## DATA SECTION
----------

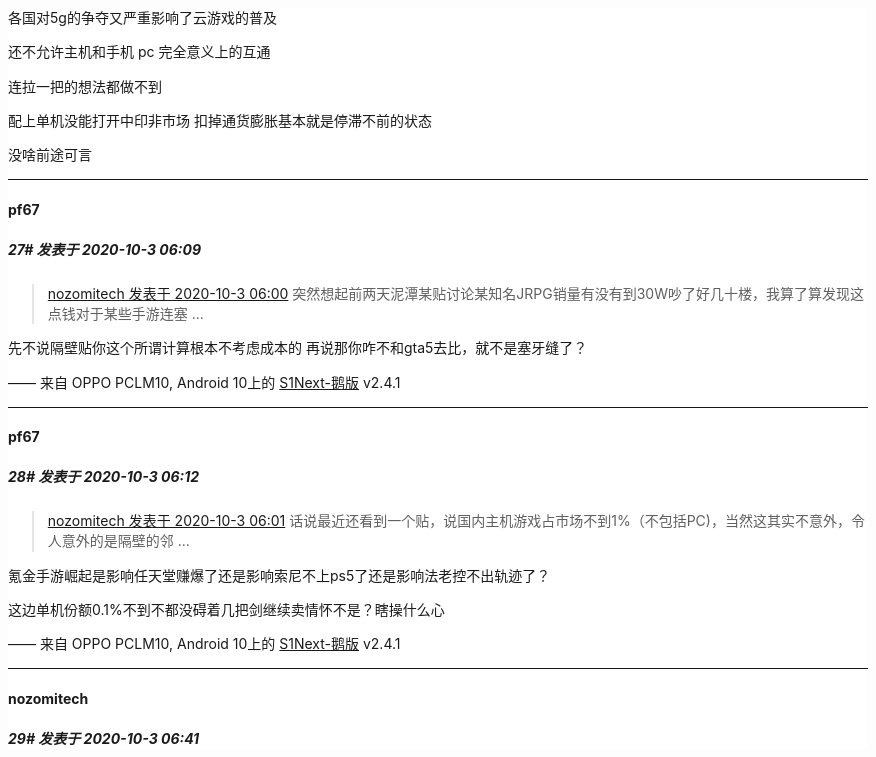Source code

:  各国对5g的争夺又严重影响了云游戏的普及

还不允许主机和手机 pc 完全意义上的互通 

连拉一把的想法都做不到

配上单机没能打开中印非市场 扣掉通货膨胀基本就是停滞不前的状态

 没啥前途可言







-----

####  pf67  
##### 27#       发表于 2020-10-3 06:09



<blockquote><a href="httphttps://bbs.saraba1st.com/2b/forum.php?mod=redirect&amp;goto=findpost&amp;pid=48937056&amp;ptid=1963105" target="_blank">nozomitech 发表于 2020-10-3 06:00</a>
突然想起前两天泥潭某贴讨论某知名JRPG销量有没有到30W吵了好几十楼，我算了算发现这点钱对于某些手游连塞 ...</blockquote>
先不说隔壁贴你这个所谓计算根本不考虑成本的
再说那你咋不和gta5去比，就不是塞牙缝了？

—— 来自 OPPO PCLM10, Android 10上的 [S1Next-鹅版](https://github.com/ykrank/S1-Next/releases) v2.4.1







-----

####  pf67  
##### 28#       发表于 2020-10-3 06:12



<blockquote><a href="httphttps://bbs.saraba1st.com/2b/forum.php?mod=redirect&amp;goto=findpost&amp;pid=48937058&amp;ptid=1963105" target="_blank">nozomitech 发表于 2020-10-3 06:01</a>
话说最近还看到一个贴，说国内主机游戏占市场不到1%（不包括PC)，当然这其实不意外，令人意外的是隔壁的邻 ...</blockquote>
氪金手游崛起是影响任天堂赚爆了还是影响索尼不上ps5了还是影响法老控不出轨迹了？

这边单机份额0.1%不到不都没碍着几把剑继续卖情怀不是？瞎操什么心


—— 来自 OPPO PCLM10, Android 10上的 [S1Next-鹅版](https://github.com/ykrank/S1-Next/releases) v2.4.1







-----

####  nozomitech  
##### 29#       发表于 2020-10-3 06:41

----------

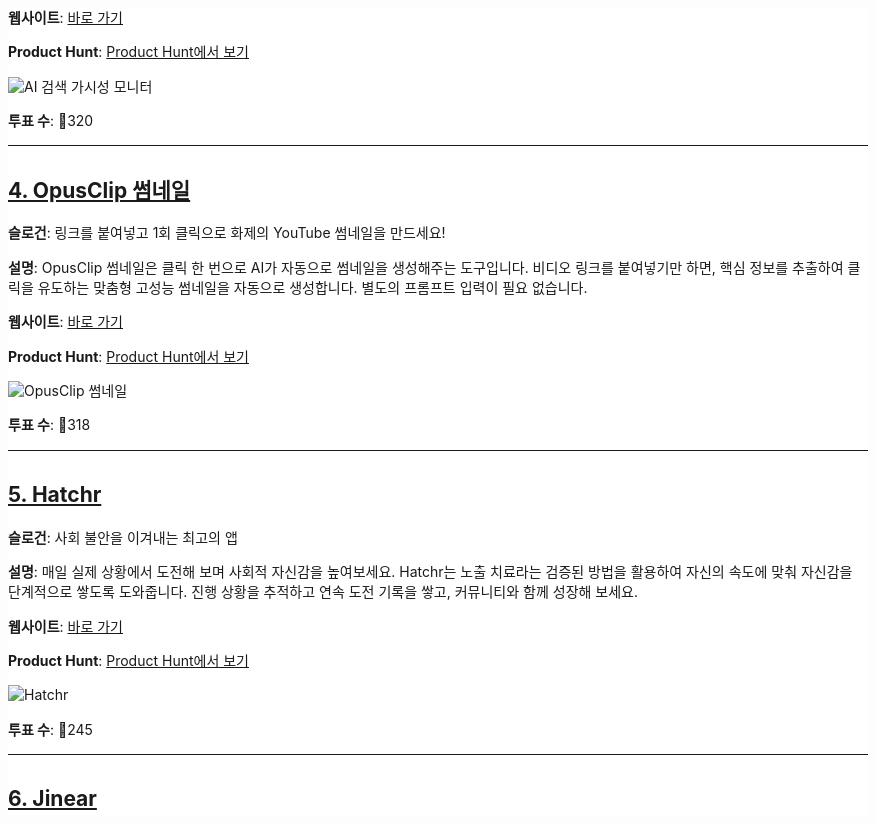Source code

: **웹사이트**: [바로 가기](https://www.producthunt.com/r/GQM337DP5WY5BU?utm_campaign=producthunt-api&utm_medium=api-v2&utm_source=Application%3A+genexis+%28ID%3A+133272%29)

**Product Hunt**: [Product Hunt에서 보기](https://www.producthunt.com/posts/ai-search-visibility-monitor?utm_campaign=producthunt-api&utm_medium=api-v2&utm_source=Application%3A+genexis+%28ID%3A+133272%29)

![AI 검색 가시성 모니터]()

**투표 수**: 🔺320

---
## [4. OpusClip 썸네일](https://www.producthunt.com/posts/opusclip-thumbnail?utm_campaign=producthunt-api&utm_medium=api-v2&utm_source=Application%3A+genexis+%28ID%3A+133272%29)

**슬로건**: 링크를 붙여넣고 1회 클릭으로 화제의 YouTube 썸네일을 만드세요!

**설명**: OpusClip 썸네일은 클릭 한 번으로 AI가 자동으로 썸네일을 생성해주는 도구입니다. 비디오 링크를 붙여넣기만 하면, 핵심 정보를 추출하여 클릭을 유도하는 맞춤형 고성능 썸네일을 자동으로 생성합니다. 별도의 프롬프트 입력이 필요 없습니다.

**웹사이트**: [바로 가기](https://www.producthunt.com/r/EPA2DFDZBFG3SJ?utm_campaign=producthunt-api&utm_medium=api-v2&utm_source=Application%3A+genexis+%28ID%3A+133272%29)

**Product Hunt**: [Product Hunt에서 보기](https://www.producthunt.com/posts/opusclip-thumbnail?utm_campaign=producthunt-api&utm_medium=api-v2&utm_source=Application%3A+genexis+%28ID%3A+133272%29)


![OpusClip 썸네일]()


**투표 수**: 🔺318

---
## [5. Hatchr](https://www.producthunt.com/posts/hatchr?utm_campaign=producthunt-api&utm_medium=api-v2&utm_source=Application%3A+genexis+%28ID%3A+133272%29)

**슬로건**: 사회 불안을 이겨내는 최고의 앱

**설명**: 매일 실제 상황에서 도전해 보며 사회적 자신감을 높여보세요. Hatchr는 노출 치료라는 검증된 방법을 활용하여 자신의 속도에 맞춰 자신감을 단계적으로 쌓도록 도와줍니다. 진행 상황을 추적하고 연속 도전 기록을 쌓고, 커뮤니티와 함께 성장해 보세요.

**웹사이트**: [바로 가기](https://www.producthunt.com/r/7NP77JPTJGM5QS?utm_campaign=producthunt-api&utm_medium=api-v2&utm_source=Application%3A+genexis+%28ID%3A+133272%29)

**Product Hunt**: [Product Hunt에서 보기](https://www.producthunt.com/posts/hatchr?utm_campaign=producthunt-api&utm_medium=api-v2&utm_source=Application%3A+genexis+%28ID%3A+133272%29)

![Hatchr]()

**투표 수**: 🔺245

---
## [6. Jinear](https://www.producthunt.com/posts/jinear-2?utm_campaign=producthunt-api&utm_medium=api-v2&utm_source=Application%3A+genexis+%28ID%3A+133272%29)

----------

## WHAT YOU ARE ASKED TO DO
Starting at the line that has "YouTube 썸네일을 만드세요!" and ending at the line that has "함께 성장해 보세요.", please write out the lines above exactly, leaving out all others.

## EXERCISE OUTPUT
**슬로건**: 링크를 붙여넣고 1회 클릭으로 화제의 YouTube 썸네일을 만드세요!

**설명**: OpusClip 썸네일은 클릭 한 번으로 AI가 자동으로 썸네일을 생성해주는 도구입니다. 비디오 링크를 붙여넣기만 하면, 핵심 정보를 추출하여 클릭을 유도하는 맞춤형 고성능 썸네일을 자동으로 생성합니다. 별도의 프롬프트 입력이 필요 없습니다.

**웹사이트**: [바로 가기](https://www.producthunt.com/r/EPA2DFDZBFG3SJ?utm_campaign=producthunt-api&utm_medium=api-v2&utm_source=Application%3A+genexis+%28ID%3A+133272%29)

**Product Hunt**: [Product Hunt에서 보기](https://www.producthunt.com/posts/opusclip-thumbnail?utm_campaign=producthunt-api&utm_medium=api-v2&utm_source=Application%3A+genexis+%28ID%3A+133272%29)


![OpusClip 썸네일]()


**투표 수**: 🔺318

---
## [5. Hatchr](https://www.producthunt.com/posts/hatchr?utm_campaign=producthunt-api&utm_medium=api-v2&utm_source=Application%3A+genexis+%28ID%3A+133272%29)

**슬로건**: 사회 불안을 이겨내는 최고의 앱

**설명**: 매일 실제 상황에서 도전해 보며 사회적 자신감을 높여보세요. Hatchr는 노출 치료라는 검증된 방법을 활용하여 자신의 속도에 맞춰 자신감을 단계적으로 쌓도록 도와줍니다. 진행 상황을 추적하고 연속 도전 기록을 쌓고, 커뮤니티와 함께 성장해 보세요.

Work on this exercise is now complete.